ASUNCION de la VIRGEN MARIA

Patrona de Asunción, Paraguay
Patrona de Jamaica
Fiesta  15 de agosto

Breve historia de la advocación

La Virgen María fue preservada de la corrupción del sepulcro y como su Divino Hijo, ha sido llevada a la gloria del Cielo. Los argumentos son varios, entre ellos, la unión de la Santísima Virgen con su Hijo y es imposible que al terminar su vida permanezcan separados de él.
Por su predestinación, preservada de toda mancha de pecado: incluyendo el pecado original, de su virginidad intacta aún en la maternidad y asociada siempre a la obra de Redentor. La Virgen María terminó su tiempo de vida terrenal fue asumida en cuerpo y alma a la gloria celestial.
El papa Pío XII, el 1 de noviembre de 1950, definió el dogma de la Asunción de María a la gloria celestial.

(Haga clic en la imagen para ampliar y descargar)


Oraciones

Oración a la Asunción de la Santísima Virgen
Gloriosa Virgen María, Hija predilecta del Padre eterno; Madre del Verbo Divino; Esposa del Espíritu Santo, en quien Dios puso complacido todas sus gracias y misericordias, elevándote en cuerpo y alma al Cielo.
Eres más hermosa que la luna, más resplandeciente que el sol, más bella que la aurora y más poderosa que todos los enemigos de tus hijos, los hombres.
Madre tierna y bondadosa de los pecadores, por estas cualidades tuyas, alcánzame del Señor el perdón de mis pecados; la perseverancia en el bien, el amor de tu divino Hijo Jesús y concédeme tu protección maternal en la vida y en la muerte para que pueda en la dichasa eternidad glorificar a Dios por los siglos de los siglos. Amén.

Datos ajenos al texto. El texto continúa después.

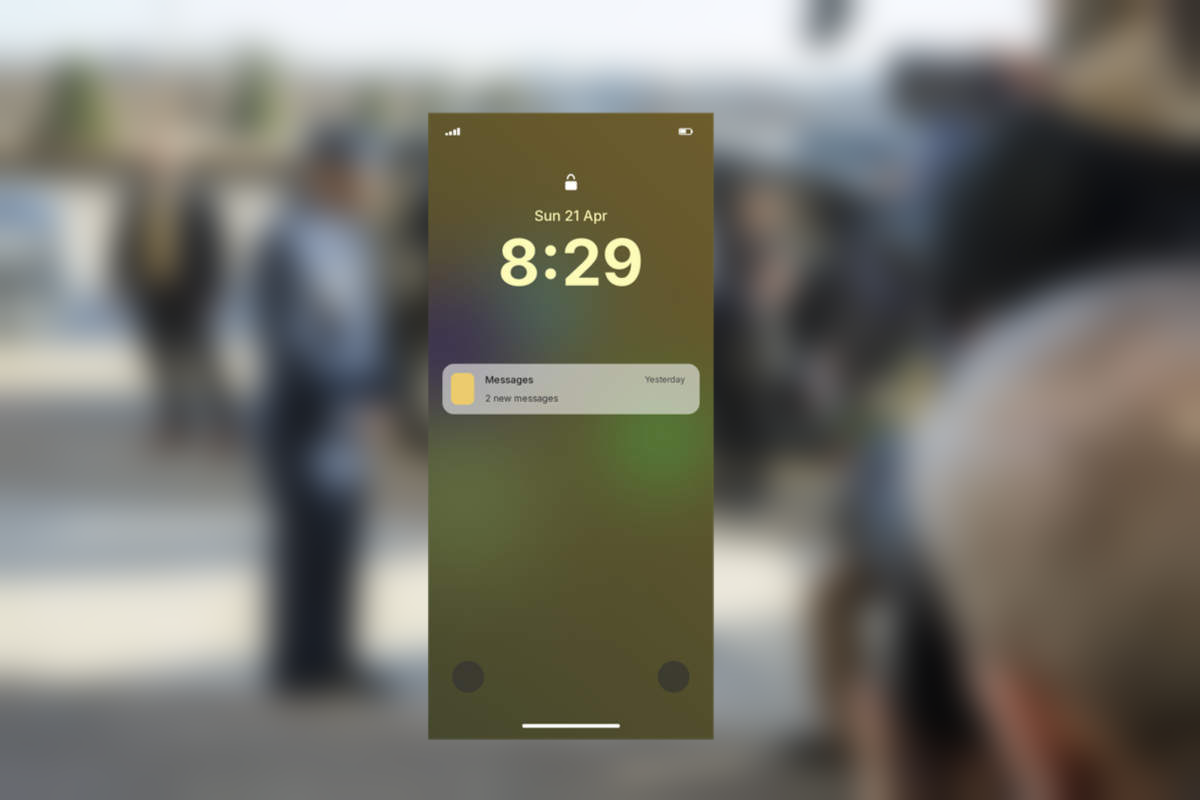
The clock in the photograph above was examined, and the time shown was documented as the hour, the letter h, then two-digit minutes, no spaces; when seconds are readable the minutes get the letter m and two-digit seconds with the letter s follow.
8h29
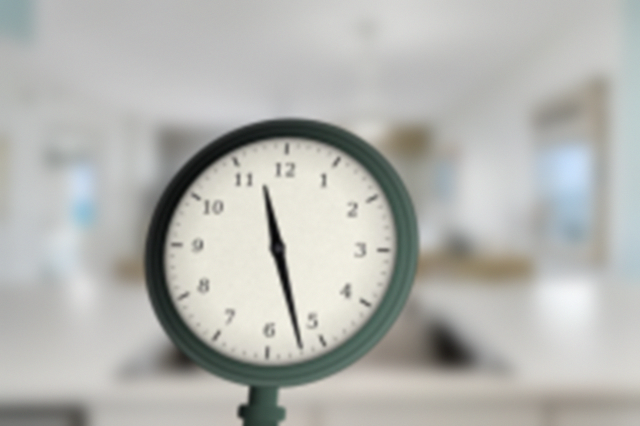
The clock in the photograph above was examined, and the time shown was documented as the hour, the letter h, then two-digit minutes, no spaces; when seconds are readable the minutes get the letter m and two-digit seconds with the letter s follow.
11h27
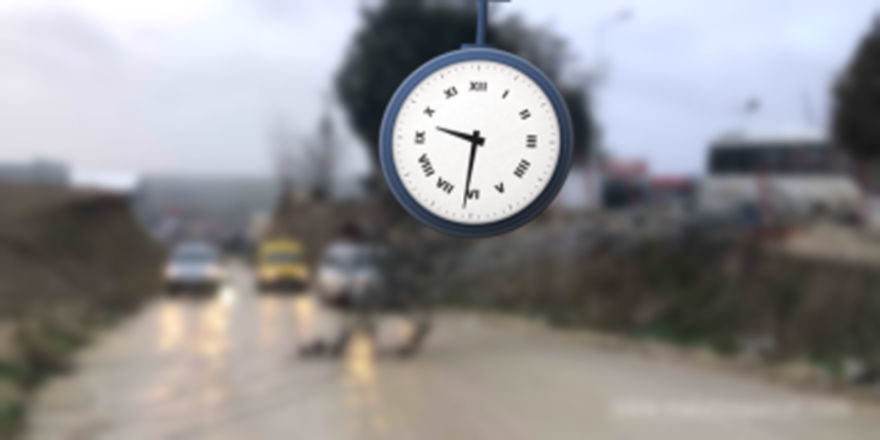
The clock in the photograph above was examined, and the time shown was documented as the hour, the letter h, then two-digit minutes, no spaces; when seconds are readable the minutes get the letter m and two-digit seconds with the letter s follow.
9h31
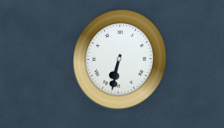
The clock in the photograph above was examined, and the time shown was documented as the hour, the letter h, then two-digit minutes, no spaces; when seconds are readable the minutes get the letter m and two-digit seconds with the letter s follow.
6h32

Oración de Consagración a Nuestra Señora de la Asunción
(patrona de Asunción, Paraguay) 

Santa María de la Asunción,
Madre y Señora nuestra;
Desde sus orígenes, esta tierra paraguaya
sintió la bendición de tu presencia materna.
Tú eres la Inmaculada, la llena de gracia:
en tus oídos está el anuncio del Ángel;
en tus labios, el cántico de alabanza;
en tus entrañas virginales, Dios hecho hombre;
en tu corazón de madre, la cruz de la Pasión;
en tu frente, la luz y el fuego del Espíritu Santo;
Bajo tus pies, el maligno derrotado.
Madre Santísima;
como hijos de esta tierra paraguaya
nos consagramos a ti.
Ponemos nuestro corazón en el tuyo,
así como en tu corazón está el de tu Hijo Jesús.
Que nuestra indiferencia se convierta
en la fe que da alegría y esperanza.
Que la familia permanezca unida.
Que los pobres tengan casa y pan;
que los ricos, el don de la solidaridad;
que los pecadores se convertirán a Jesús.
Así, nuestra patria será un espacio
donde podamos construir,
en las pequeñas comunidades,
el Reino de tu Hijo,
un reino de justicia, de verdad, de amor y de paz.
¡Salve Señora de la Asunción,
gloriosa fundadora de nuestra gran nación,
al Paraguay bendiga tu casto corazón! Amén.